Sunday, August 7, 2011

The Rebel Angels: A review

It is not a very easy book to read. However, it is totally worth it. It reminded me of Salman Rushdie's Midnight's children, though magic realism in this book is much more subtle and integrated. The sequel of this book What's bred in the bone contains many more explicit supernatural elements than does this book. However, I like it all the more for it.

The pace of events never dies after the explosive and completely unwarranted introduction. The university atmosphere being built up feels construed in the beginning, but as one gets used to the eccentric characters and Gothic milieu of Spook university, a rich pasture from an imaginative mind emerges.
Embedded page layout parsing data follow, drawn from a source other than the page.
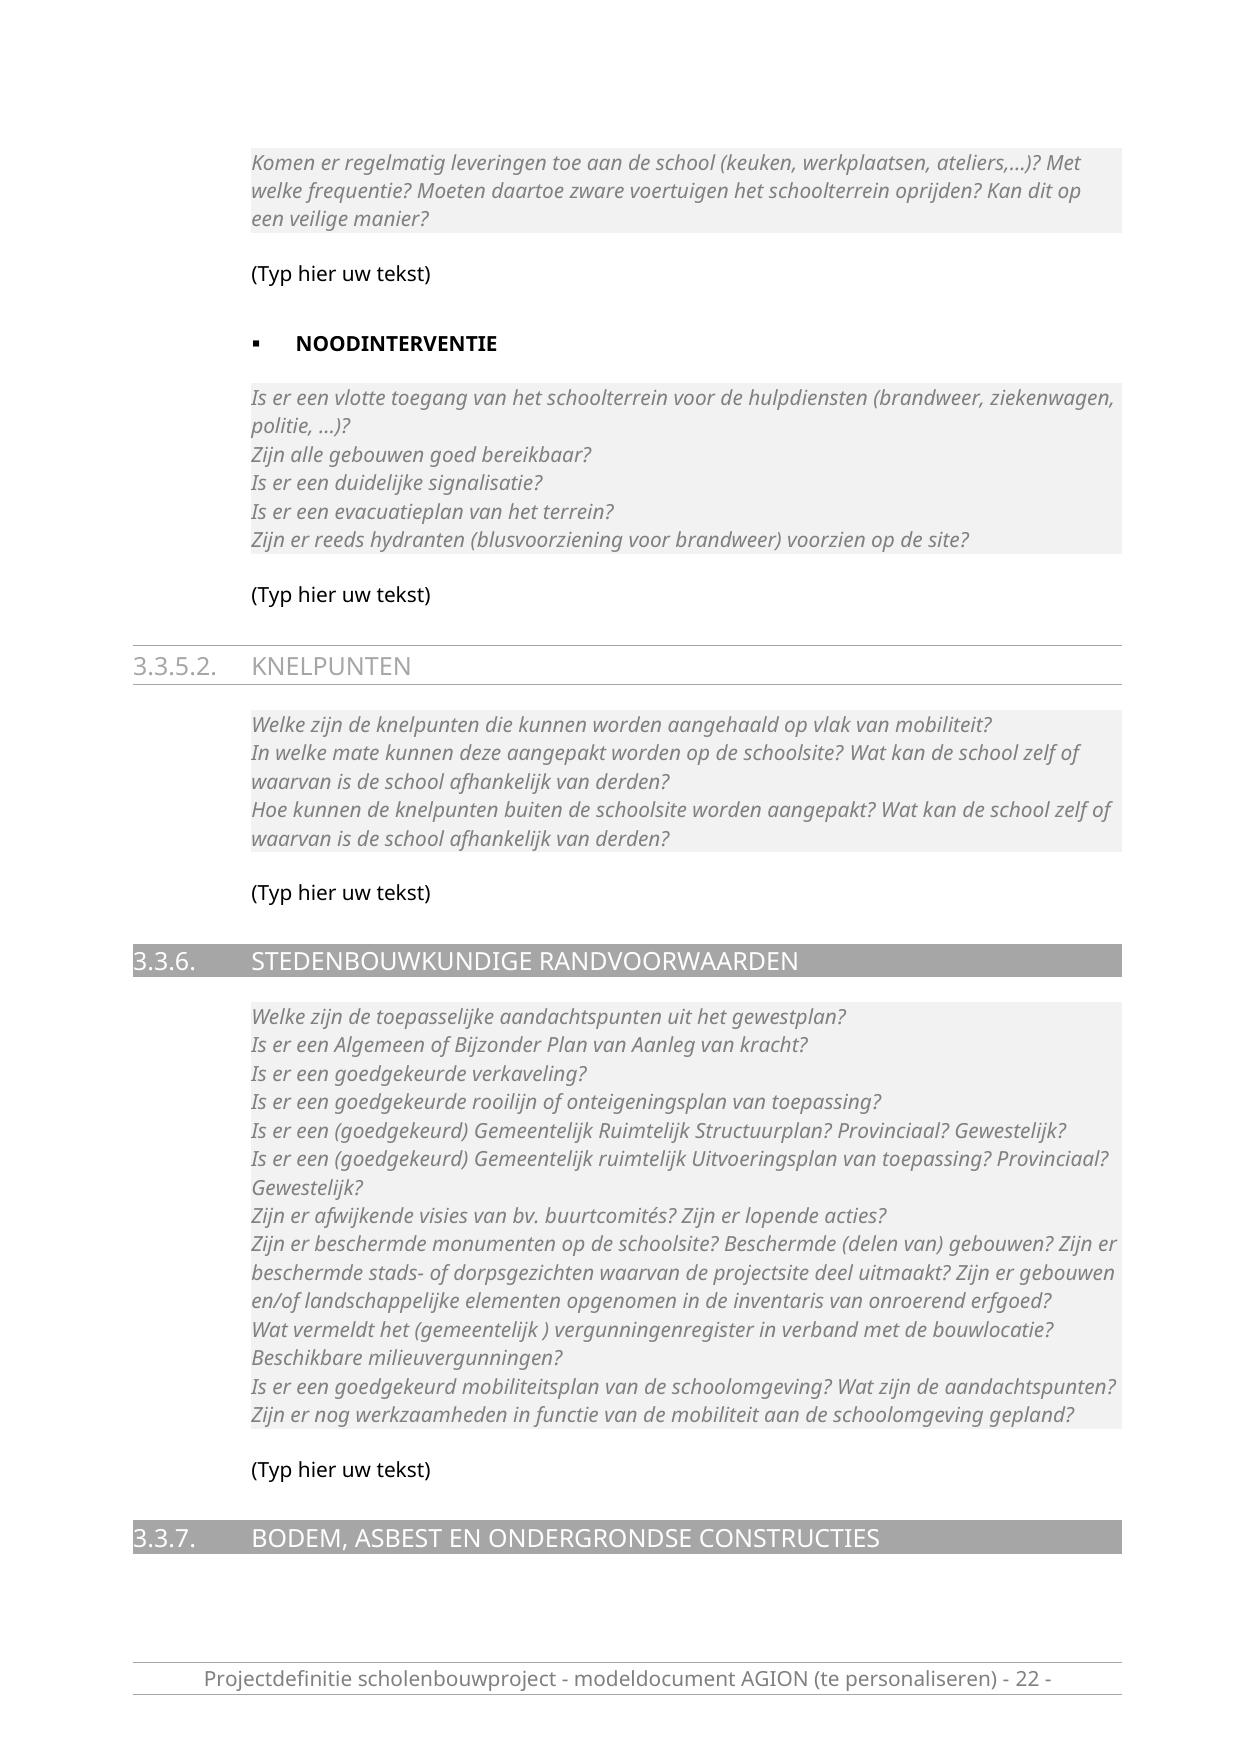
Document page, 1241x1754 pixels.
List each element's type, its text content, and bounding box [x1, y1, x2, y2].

text Is er een (goedgekeurd) Gemeentelijk Ruimtelijk Structuurplan? Provinciaal? Gewestelijk? [251, 1116, 1122, 1144]
text Zijn er beschermde monumenten op de schoolsite? Beschermde (delen van) gebouwen? Zijn er beschermde stads- of dorpsgezichten waarvan de projectsite deel uitmaakt? Zijn er gebouwen en/of landschappelijke elementen opgenomen in de inventaris van onroerend erfgoed? [251, 1229, 1122, 1315]
text Zijn er reeds hydranten (blusvoorziening voor brandweer) voorzien op de site? [251, 525, 1122, 554]
subtitle Stedenbouwkundige randvoorwaarden [133, 944, 1122, 977]
subtitle Knelpunten [133, 646, 1122, 684]
text Zijn alle gebouwen goed bereikbaar? [251, 440, 1122, 468]
text Komen er regelmatig leveringen toe aan de school (keuken, werkplaatsen, ateliers,…)? Met welke frequentie? Moeten daartoe zware voertuigen het schoolterrein oprijden? Kan dit op een veilige manier? [251, 148, 1122, 233]
text Is er een (goedgekeurd) Gemeentelijk ruimtelijk Uitvoeringsplan van toepassing? Provinciaal? Gewestelijk? [251, 1144, 1122, 1201]
text Is er een goedgekeurde rooilijn of onteigeningsplan van toepassing? [251, 1087, 1122, 1116]
text Welke zijn de knelpunten die kunnen worden aangehaald op vlak van mobiliteit? [251, 710, 1122, 738]
text Is er een goedgekeurde verkaveling? [251, 1059, 1122, 1087]
text Hoe kunnen de knelpunten buiten de schoolsite worden aangepakt? Wat kan de school zelf of waarvan is de school afhankelijk van derden? [251, 795, 1122, 852]
text Wat vermeldt het (gemeentelijk ) vergunningenregister in verband met de bouwlocatie? Beschikbare milieuvergunningen? [251, 1315, 1122, 1372]
text Is er een vlotte toegang van het schoolterrein voor de hulpdiensten (brandweer, ziekenwagen, politie, …)? [251, 383, 1122, 440]
text (Typ hier uw tekst) [251, 1456, 1122, 1483]
text (Typ hier uw tekst) [251, 879, 1122, 906]
text Is er een evacuatieplan van het terrein? [251, 497, 1122, 525]
subtitle Noodinterventie [251, 325, 1122, 358]
text Zijn er afwijkende visies van bv. buurtcomités? Zijn er lopende acties? [251, 1201, 1122, 1229]
text (Typ hier uw tekst) [251, 260, 1122, 287]
text Is er een Algemeen of Bijzonder Plan van Aanleg van kracht? [251, 1031, 1122, 1059]
text Welke zijn de toepasselijke aandachtspunten uit het gewestplan? [251, 1002, 1122, 1031]
subtitle Bodem, asbest en ondergrondse constructies [133, 1520, 1122, 1554]
text Is er een goedgekeurd mobiliteitsplan van de schoolomgeving? Wat zijn de aandachtspunten? Zijn er nog werkzaamheden in functie van de mobiliteit aan de schoolomgeving gepland? [251, 1372, 1122, 1429]
text Is er een duidelijke signalisatie? [251, 468, 1122, 497]
text (Typ hier uw tekst) [251, 581, 1122, 608]
text In welke mate kunnen deze aangepakt worden op de schoolsite? Wat kan de school zelf of waarvan is de school afhankelijk van derden? [251, 738, 1122, 795]
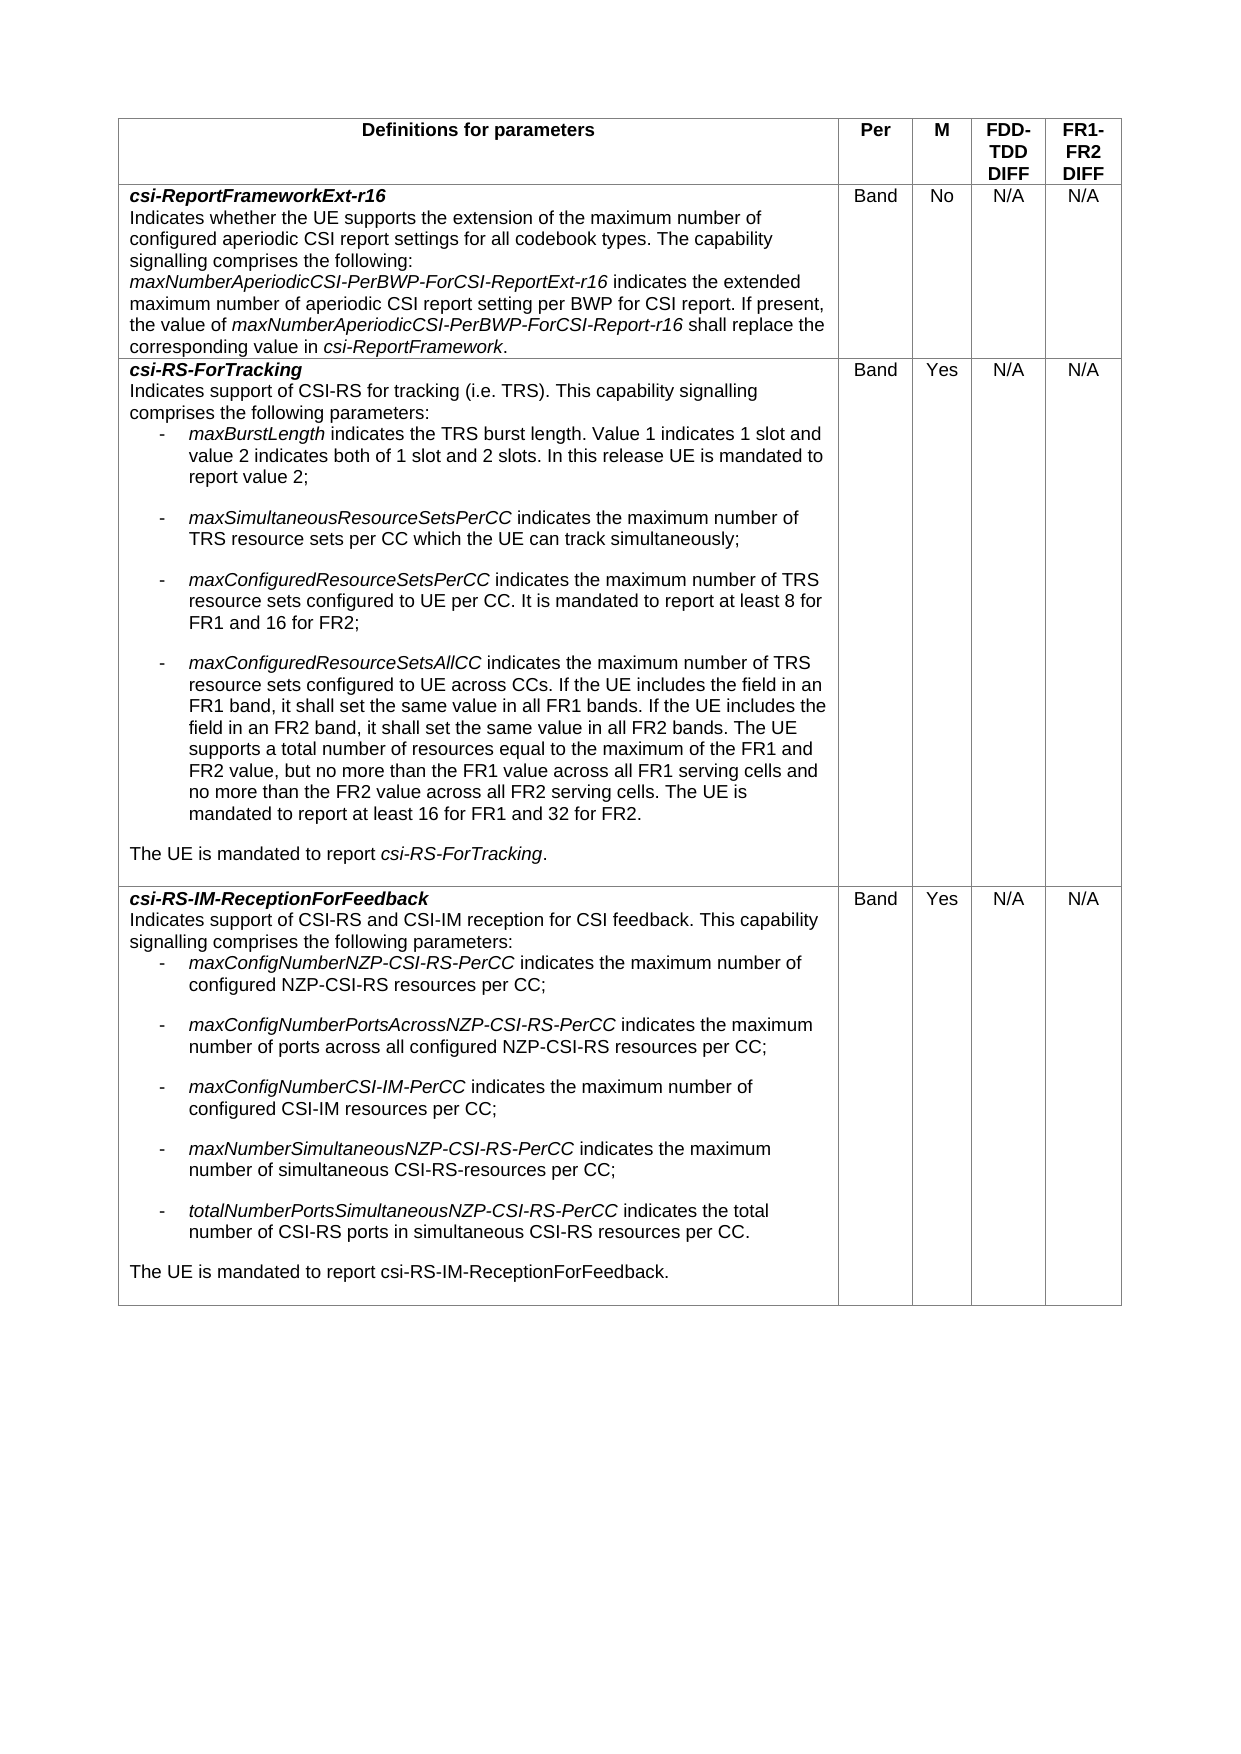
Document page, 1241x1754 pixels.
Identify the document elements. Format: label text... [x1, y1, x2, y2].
The story is slow paced and borders on being a philosophical text. However, because of the setting of the story, it does not seem out of place. And the instances of philosophy are broken with patches of humor. Yes, the humor in most cases requires knowing some bits of Greek and Roman mythology and history, but the book does not go out of its way to make it hard. Actually, I would like to read the book once again just as I did Great Expectations in my school days, with annotations and helpful hints thrown along the way. The skill of Robertson Davies as a writer clearly shows through here.
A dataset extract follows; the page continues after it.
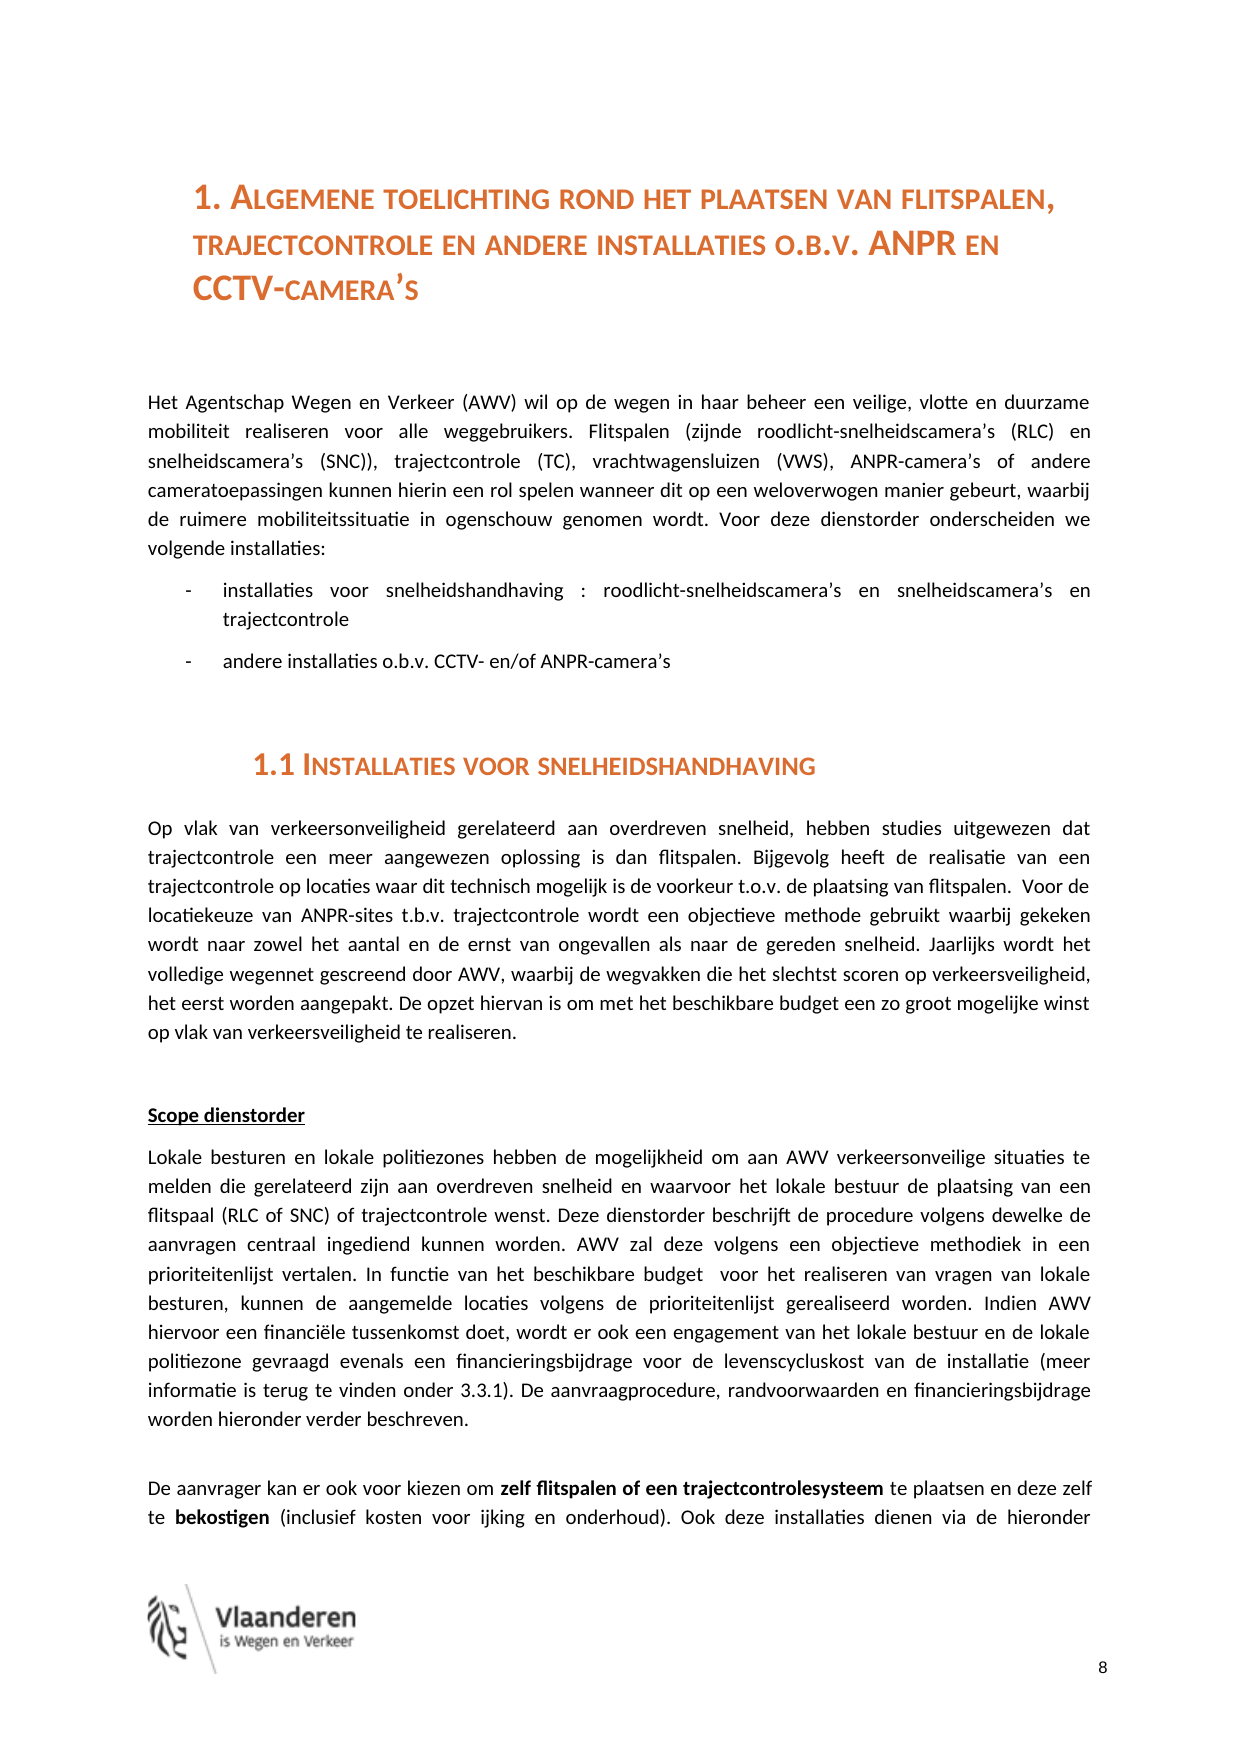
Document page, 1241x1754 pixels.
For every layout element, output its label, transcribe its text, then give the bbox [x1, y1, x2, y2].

This book is narrated via two different point of views, one of pastor Simon Darcourt and the other of Maria Magdalene Theotoky, a student pursuing a PhD in a field which can be vaguely related to medieval literature. They both have almost equal portions of the book dedicated to them with chapter names alternating between The new Aubrey and Second Paradise. The transitions are smooth and only at one point temporal interleaving comes into play, and that is during the climax.

Allusions to various other sources abound and the development of plot is intricate and subtle. The winning point of the book for me was the dry humor of Simon. The dry and cool manners of Arthur Cornish, the narcissist boasts of McVarish, the gypsy ways of Maria's mother and Maria's confounding attempts to distance herself, the crooked ways of Parlabane and the classical University settings and everything else too make it a memorable book.

This is a book about struggle to rid one of one's past and future, or one's fate. Also, entwined in it are love stories, from love of common gadje people to love of gypsies to love referred to as carnal knowledge to love which fringes on platonic and finally a kind which is nothing more than eternal friendship.

Overall, a very very enjoyable book. Highly recommended.